# battery clip screw for Ruhla quarz 32768



## Jonmarkel (Oct 1, 2011)

has anyone got a spare one of these please its the small screw that holds the battery retaining clip and i summise completes the circuit to allow the watch to run cheers.


----------



## Davey P (Sep 9, 2010)

I've got loads of tiny screws that have been nicked from various scrap watches over the years. I'd be happy to send them all to you to try, and if one fits you can keep it and send the rest back to me if that helps?


----------



## gimli (Mar 24, 2016)

I'd go with Davey's suggestion. Although there are plenty of variations the one that you had will most definitely be found in other models, brands, etc.


----------



## Jonmarkel (Oct 1, 2011)

that would be great i am just concerned as its a Quartz that if i put the wrong one in i may damage it its in lovely condition too.

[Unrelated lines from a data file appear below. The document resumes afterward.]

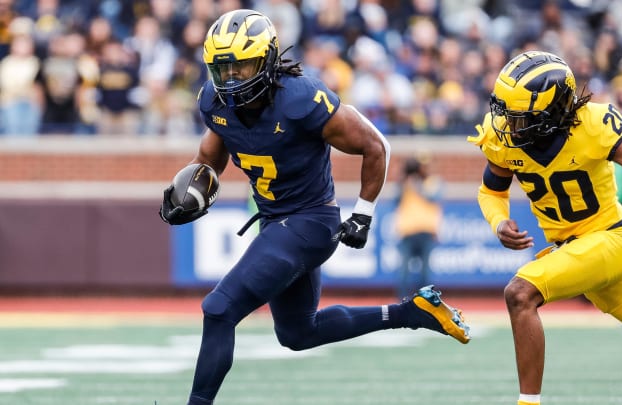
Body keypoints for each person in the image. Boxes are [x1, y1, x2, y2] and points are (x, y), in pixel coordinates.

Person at [158, 9, 470, 405]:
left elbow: (375, 145)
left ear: (267, 59)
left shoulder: (300, 98)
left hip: (310, 222)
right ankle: (411, 313)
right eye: (224, 69)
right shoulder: (214, 103)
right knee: (297, 333)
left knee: (219, 308)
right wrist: (193, 185)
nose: (233, 79)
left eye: (243, 66)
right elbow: (210, 156)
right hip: (276, 222)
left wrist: (363, 212)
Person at [467, 50, 622, 405]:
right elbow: (491, 191)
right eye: (507, 114)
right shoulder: (504, 137)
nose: (509, 125)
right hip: (576, 252)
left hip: (614, 239)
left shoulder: (594, 125)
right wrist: (498, 221)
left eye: (521, 117)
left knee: (520, 293)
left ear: (552, 112)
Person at [393, 153, 444, 299]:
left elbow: (432, 198)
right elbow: (396, 200)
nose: (424, 169)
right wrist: (402, 180)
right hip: (407, 231)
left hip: (426, 231)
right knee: (403, 271)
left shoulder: (434, 182)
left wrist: (416, 183)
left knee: (426, 272)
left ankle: (426, 302)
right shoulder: (406, 183)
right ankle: (402, 302)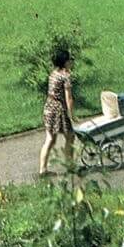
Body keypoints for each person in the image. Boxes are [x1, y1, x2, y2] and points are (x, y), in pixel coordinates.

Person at [39, 48, 75, 177]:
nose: (71, 62)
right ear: (65, 62)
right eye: (69, 59)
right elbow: (68, 98)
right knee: (70, 136)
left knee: (50, 139)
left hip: (49, 107)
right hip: (59, 110)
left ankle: (42, 169)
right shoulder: (66, 77)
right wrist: (72, 115)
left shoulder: (53, 74)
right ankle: (70, 165)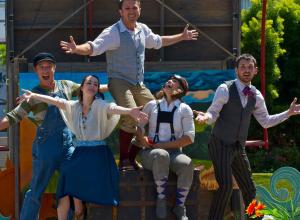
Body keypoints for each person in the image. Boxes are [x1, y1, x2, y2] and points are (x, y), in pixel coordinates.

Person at [60, 0, 198, 170]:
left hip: (138, 83)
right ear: (120, 12)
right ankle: (123, 160)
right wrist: (76, 49)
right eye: (127, 8)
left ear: (140, 9)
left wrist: (182, 36)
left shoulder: (142, 30)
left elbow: (159, 41)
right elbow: (93, 47)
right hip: (118, 81)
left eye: (134, 7)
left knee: (154, 111)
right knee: (132, 114)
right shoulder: (113, 32)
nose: (131, 11)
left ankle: (132, 157)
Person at [20, 74, 148, 220]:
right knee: (65, 180)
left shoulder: (99, 105)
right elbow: (55, 101)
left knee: (74, 178)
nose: (93, 85)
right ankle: (77, 209)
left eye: (96, 84)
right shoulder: (74, 106)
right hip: (80, 152)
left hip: (98, 154)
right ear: (81, 87)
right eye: (89, 83)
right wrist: (34, 94)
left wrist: (130, 111)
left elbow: (112, 108)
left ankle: (79, 209)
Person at [0, 52, 107, 220]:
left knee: (74, 178)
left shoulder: (66, 85)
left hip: (67, 146)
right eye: (41, 67)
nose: (45, 69)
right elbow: (13, 116)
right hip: (45, 150)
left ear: (54, 68)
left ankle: (76, 213)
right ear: (36, 70)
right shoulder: (32, 95)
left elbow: (89, 88)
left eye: (49, 66)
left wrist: (114, 85)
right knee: (36, 190)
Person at [194, 53, 300, 220]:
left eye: (250, 67)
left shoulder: (256, 95)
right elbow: (213, 112)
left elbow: (265, 121)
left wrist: (288, 113)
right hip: (220, 144)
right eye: (242, 67)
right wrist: (205, 118)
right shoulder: (225, 89)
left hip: (238, 146)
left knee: (249, 187)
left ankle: (256, 218)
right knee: (226, 187)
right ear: (236, 70)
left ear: (255, 71)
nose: (246, 70)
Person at [136, 75, 195, 220]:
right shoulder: (152, 105)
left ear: (180, 90)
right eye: (169, 80)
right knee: (161, 154)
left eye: (175, 82)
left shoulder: (184, 109)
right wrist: (141, 138)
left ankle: (180, 206)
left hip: (174, 153)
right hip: (151, 153)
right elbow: (138, 128)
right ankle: (161, 198)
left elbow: (189, 138)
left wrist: (164, 145)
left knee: (187, 164)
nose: (170, 82)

But i think its the only way i can go with it ...very kind of you Davey thanks very much


----------



## Davey P (Sep 9, 2010)

No problem mate, PM me your full name and postal address and I'll pop 'em all in the post to you :thumbsup:


----------



## Jonmarkel (Oct 1, 2011)

many thanks


----------



## Jonmarkel (Oct 1, 2011)

just so you can see the watch i am talking about lol


----------